Es ist ein historisches Urteil: Das deutsche Klimaschutzgesetz von 2019 greift zu kurz. Der Gesetzgeber muss nachbessern und die Vorgaben für Emissionsminderungen ab 2031 konkretisieren. Das Gesetz regelte nämlich nur die Maßnahmen bis 2030 und verschob damit die Gefahren des Klimawandels auf Zeiträume in der Zukunft und damit zulasten der jüngeren Generation. Die bis vor kurzem amtierende Bundesregierung überarbeitete das Gesetz daraufhin. Einen konkreten Umsetzungsplan blieb sie aber bis heute schuldig.

»Es war verrückt aber notwendig, dass das Bundesverfassungsgericht hier einschreiten musste und das Klimaschutzgesetzt zurecht für teilweise verfassungswidrig erklärte. Wir freuen uns, dass mit dem neuen Koalitionsvertrag ein Manifest für eine grüne Wirtschaft entstanden ist. Jetzt muss die Umsetzung folgen«, meint dazu Marion Nöldgen.
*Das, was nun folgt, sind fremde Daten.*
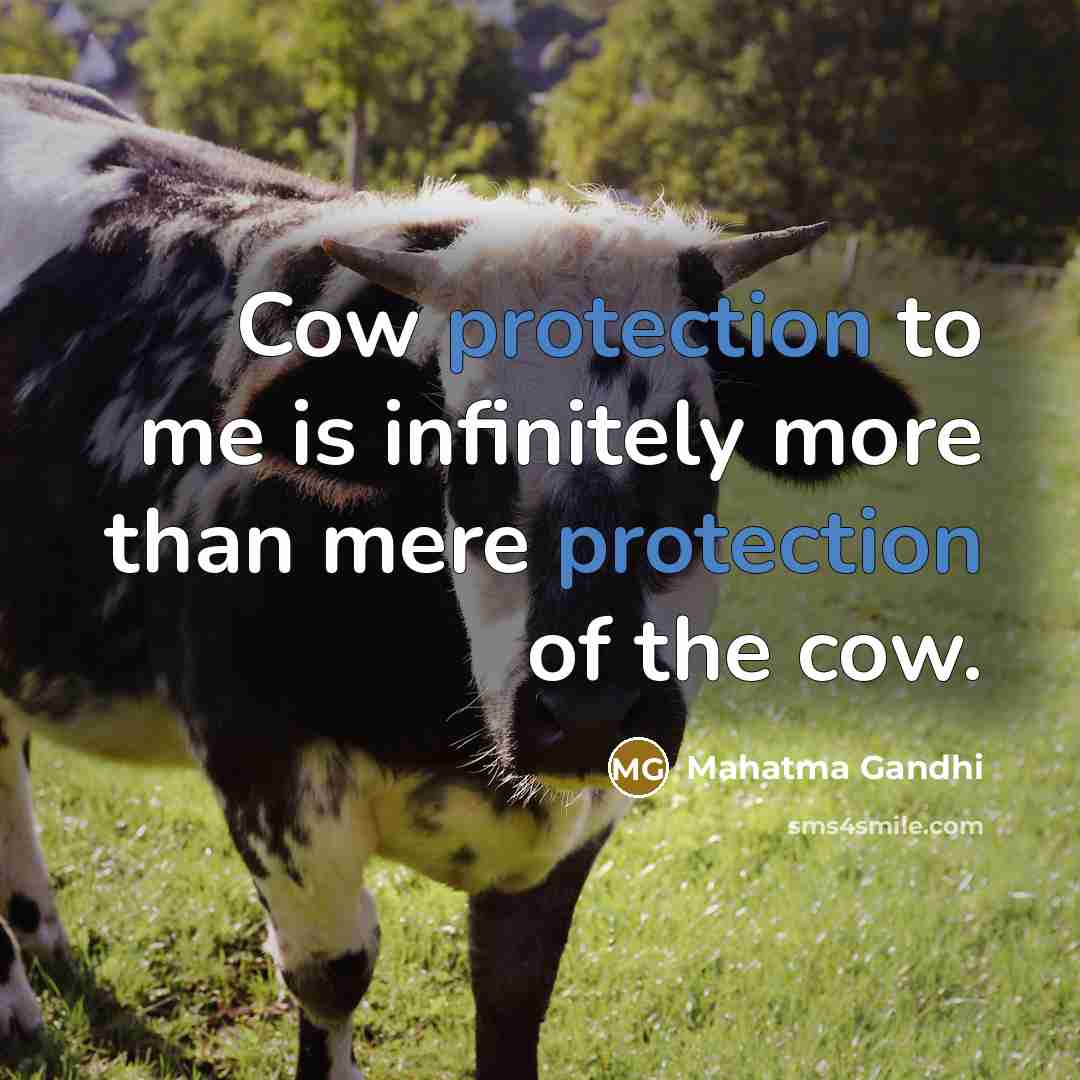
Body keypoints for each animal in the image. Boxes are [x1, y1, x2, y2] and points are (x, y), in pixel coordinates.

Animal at [0, 76, 918, 1079]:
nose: (589, 709)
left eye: (694, 448)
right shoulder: (261, 766)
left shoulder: (575, 827)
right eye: (463, 449)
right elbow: (332, 976)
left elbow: (514, 998)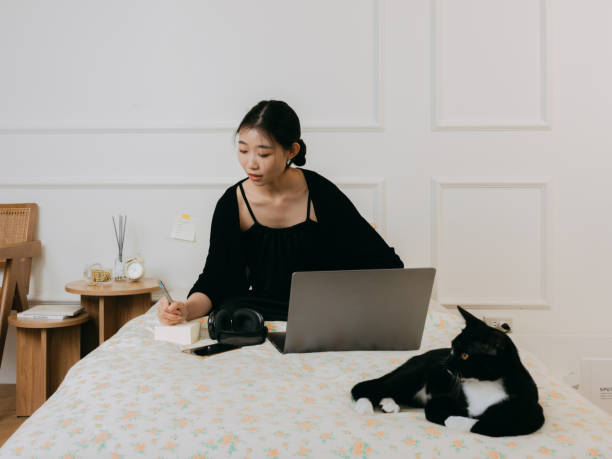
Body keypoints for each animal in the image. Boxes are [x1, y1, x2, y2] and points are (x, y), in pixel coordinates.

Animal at [350, 308, 544, 436]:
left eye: (465, 355)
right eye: (452, 347)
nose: (446, 364)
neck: (482, 385)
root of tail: (418, 356)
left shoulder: (532, 411)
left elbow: (497, 424)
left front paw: (461, 420)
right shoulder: (444, 399)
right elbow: (438, 411)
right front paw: (454, 419)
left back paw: (388, 403)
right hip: (412, 375)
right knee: (367, 388)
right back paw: (365, 405)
3. Mobilitätswende-Prämie für E-Fahrer – ohne Einschränkung für fossilen Ladestrom

Dank der Erweiterung des Gesetzes zur Treibhausgasminderungsquote (kurz: THG-Quote) können Nutzer von Elektroautos für ihre eingesparten CO2-Emissionen ab 2022 eine marktbasierte Vergütung erhalten. Ein tolles Instrument, das für Verbraucher einen starken Anreiz setzt, durch den Umstieg auf ein Elektroauto die CO2-Emissionen im Verkehrssektor zu senken und die Mobilitätswende voranzutreiben. Es wäre noch besser, würde der Gesetzgeber festlegen, dass der Strom aus erneuerbaren Quellen kommen muss, um am THG-Handel partizipieren zu können. Wer nämlich sein Elektroauto mit Graustrom lädt, schadet der Umwelt leider trotzdem.
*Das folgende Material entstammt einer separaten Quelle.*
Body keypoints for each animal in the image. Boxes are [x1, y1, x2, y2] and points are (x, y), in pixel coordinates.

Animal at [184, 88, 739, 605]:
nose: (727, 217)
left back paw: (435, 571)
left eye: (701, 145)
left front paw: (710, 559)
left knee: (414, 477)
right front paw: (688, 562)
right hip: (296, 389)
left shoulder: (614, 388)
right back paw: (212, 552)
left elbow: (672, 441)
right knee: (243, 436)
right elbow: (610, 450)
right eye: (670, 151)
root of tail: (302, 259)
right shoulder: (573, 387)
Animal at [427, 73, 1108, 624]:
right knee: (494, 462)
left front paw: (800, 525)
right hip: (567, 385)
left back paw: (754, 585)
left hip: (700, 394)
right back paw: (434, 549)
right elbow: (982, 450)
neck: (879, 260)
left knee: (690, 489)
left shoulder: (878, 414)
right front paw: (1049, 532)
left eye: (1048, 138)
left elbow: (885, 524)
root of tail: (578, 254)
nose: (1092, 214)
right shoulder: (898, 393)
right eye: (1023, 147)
Nöldgens Meinung dazu: »Endlich können auch E-Auto-Fahrer von der THG-Quote profitieren. Nachschärfen sollte der Gesetzgeber trotzdem, damit nur grüner Ladestrom gefördert wird. Tibber-Kunden haben dieses Problem nicht, weil es bei uns ausschließlich Ökostrom gibt. Deshalb übernehmen wir für sie auch ohne Bedenken den Registrierungsprozess ihrer THG-Quote.« Ähnlich wie bei der KFW-Förderung von privaten Ladestationen für Elektroautos hätte der Handel mit THG-Quoten für private Elektroautos auch an die Bedingung geknüpft werden können, dass ausschließlich Strom aus erneuerbaren Energien geladen wird.
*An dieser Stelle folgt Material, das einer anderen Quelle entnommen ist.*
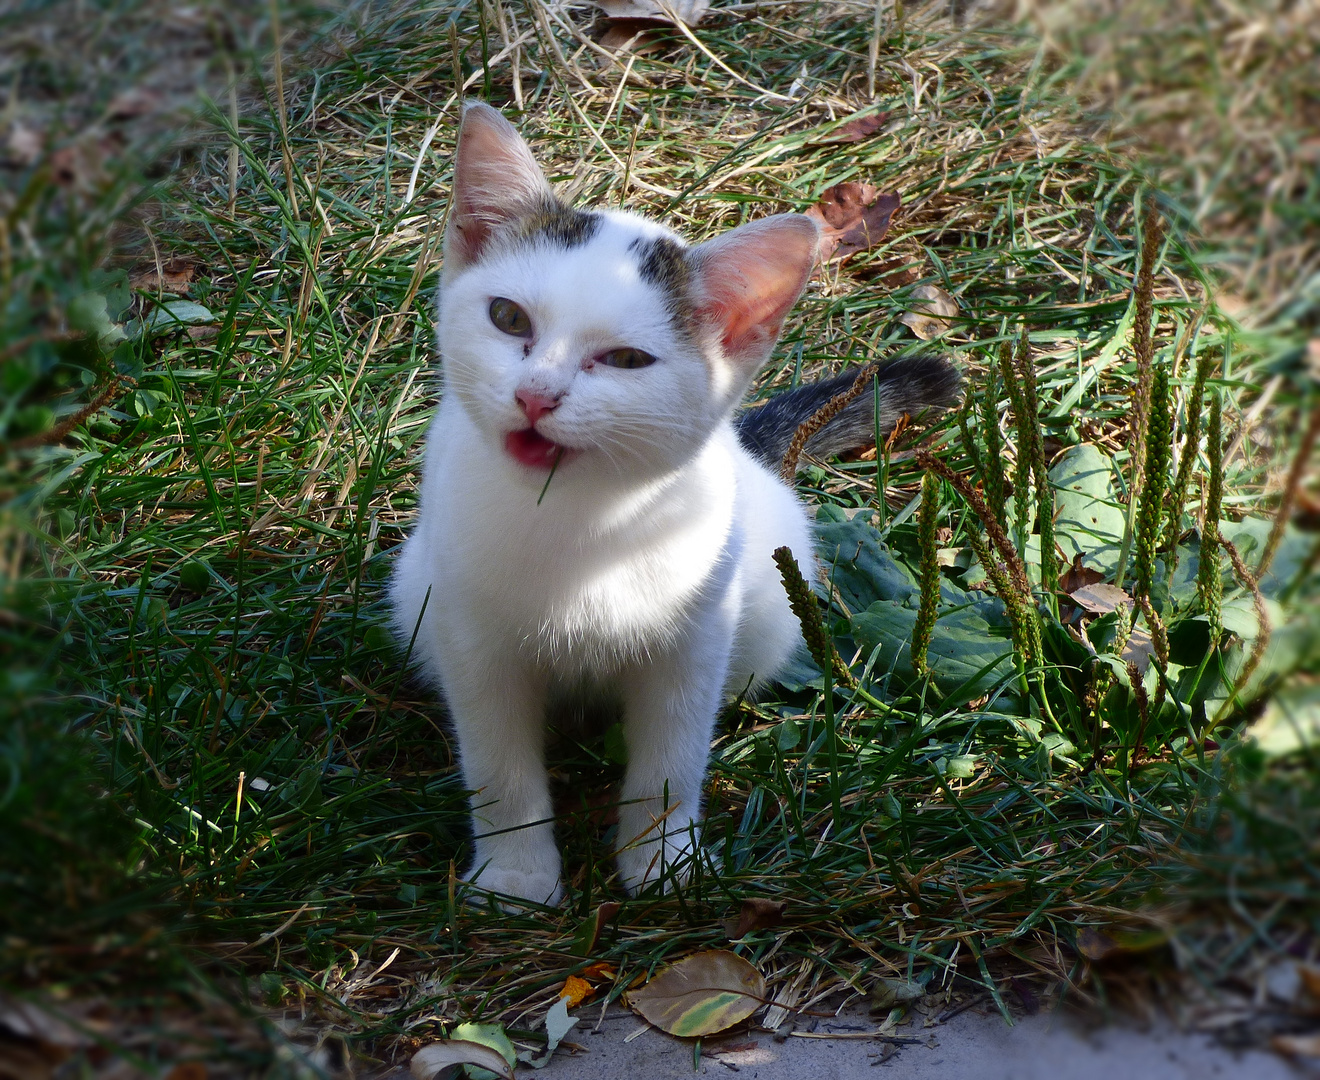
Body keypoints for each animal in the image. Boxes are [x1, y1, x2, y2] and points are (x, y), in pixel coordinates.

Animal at [385, 101, 955, 903]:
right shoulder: (473, 640)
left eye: (626, 361)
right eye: (508, 318)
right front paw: (516, 876)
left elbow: (670, 762)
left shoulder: (693, 644)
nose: (535, 396)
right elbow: (499, 768)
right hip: (416, 595)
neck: (582, 521)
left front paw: (663, 862)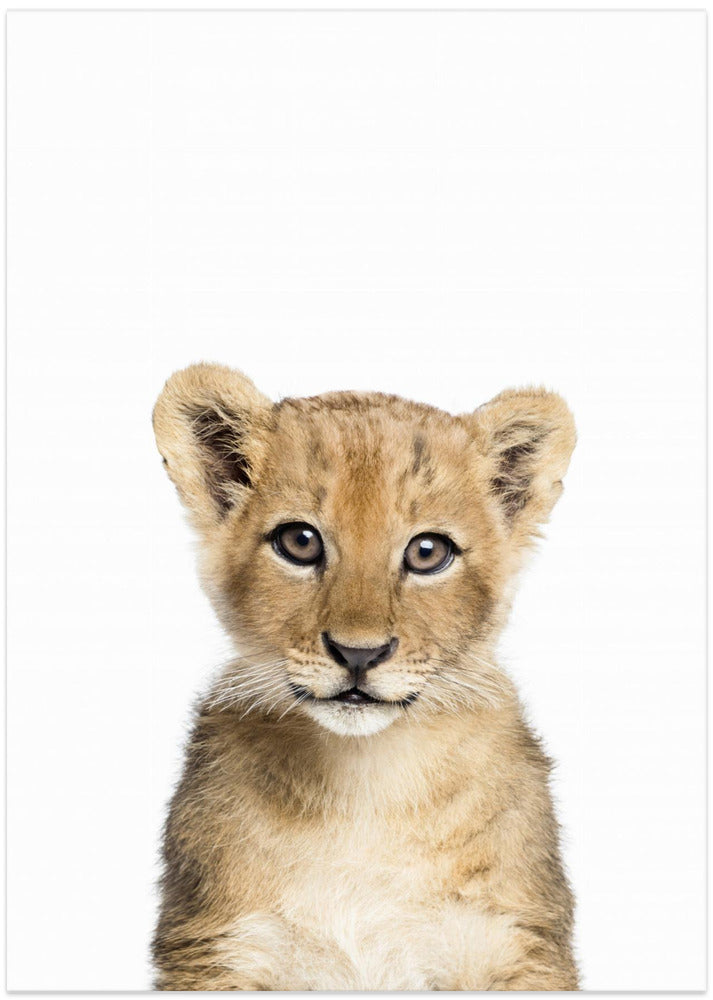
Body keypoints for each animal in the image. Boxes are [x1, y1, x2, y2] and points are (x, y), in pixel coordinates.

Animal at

4. Politik ignoriert Geldabzocke: Großkonzerne entziehen sich der EEG-Umlage

Nach einem Bericht des Spiegels sollen deutsche Industrieunternehmen wie Daimler, Evonik & Co. jahrelang die EEG-Umlage zur Förderung von Ökostrom umgangen haben. So drückten sich die Unternehmen vor einer Zahlung an den Staat in Milliarden Höhe. Die Leidtragenden sind die übrigen Verbraucher, die stattdessen den Ausgleich zahlen. Aus Verbrauchersicht kommt nun die gute Nachricht, dass die EEG-Umlage ab 2022 gesenkt wird und sich die Stromkosten somit um 2,8 Cent pro Kilowattstunde reduzieren. Jedoch gibt es rückwirkend keine Entscheidung oder Bemühungen, die vorhandenen Schlupflöcher für Unternehmen zu schließen. Hier sollte also dringend eine Entscheidung her!

»Verbraucher werden seit Jahren systematisch benachteiligt. Die Senkung der EEG-Umlage ist deshalb ein gutes Zeichen. Wir bei Tibber geben die Reduzierung direkt an unsere Kunden weiter«, erklärt die Tibber-Chefin dazu.